Activity:
Return nothing but the lines from the line with "World Economic Forum coined the term. Our" through the last line of the entries that follow, copied exactly and free of pictures.

══ Raw data

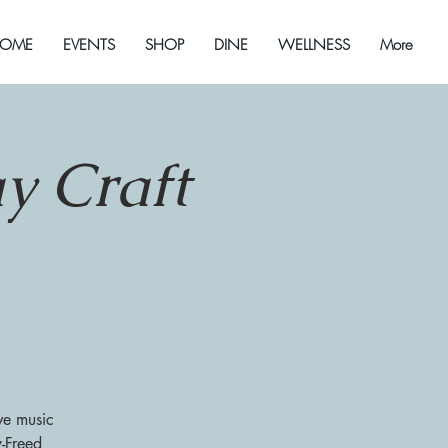
OME
EVENTS
SHOP
DINE
WELLNESS
More
y Craft
ve music
y-Freed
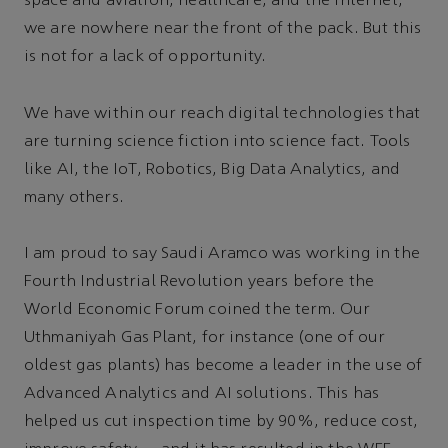
space and aviation, healthcare, and the Internet,
we are nowhere near the front of the pack. But this
is not for a lack of opportunity.
We have within our reach digital technologies that
are turning science fiction into science fact. Tools
like AI, the IoT, Robotics, Big Data Analytics, and
many others.
I am proud to say Saudi Aramco was working in the
Fourth Industrial Revolution years before the
World Economic Forum coined the term. Our
Uthmaniyah Gas Plant, for instance (one of our
oldest gas plants) has become a leader in the use of
Advanced Analytics and AI solutions. This has
helped us cut inspection time by 90%, reduce cost,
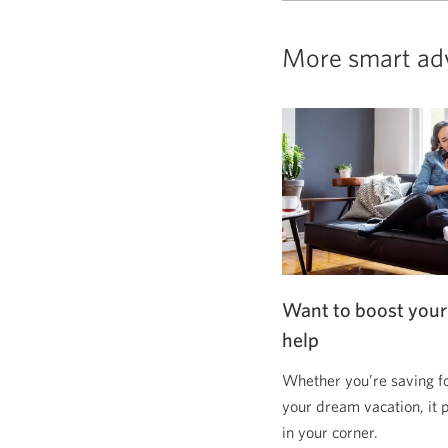
More smart ad
Want to boost your
help
Whether you’re saving f
your dream vacation, it 
in your corner.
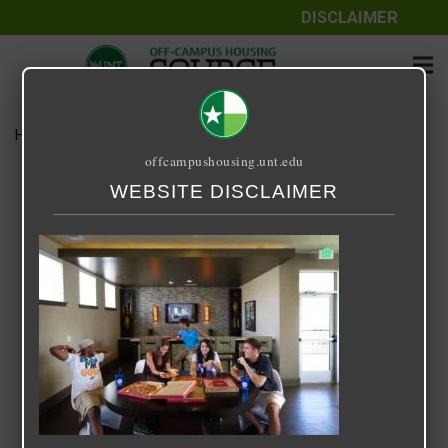
DISCLAIMER
Home
Media
14 Fifty-One
offcampushousing.unt.edu
14 Fifty-One
WEBSITE DISCLAIMER
September 24, 2020
Rick Whyte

════

Solution for this problem:
World Economic Forum coined the term. Our
Uthmaniyah Gas Plant, for instance (one of our
oldest gas plants) has become a leader in the use of
Advanced Analytics and AI solutions. This has
helped us cut inspection time by 90%, reduce cost,
More smart ad
Want to boost your
help
Whether you’re saving f
your dream vacation, it 
in your corner.
DISCLAIMER
Home
Media
14 Fifty-One
offcampushousing.unt.edu
14 Fifty-One
WEBSITE DISCLAIMER
September 24, 2020
Rick Whyte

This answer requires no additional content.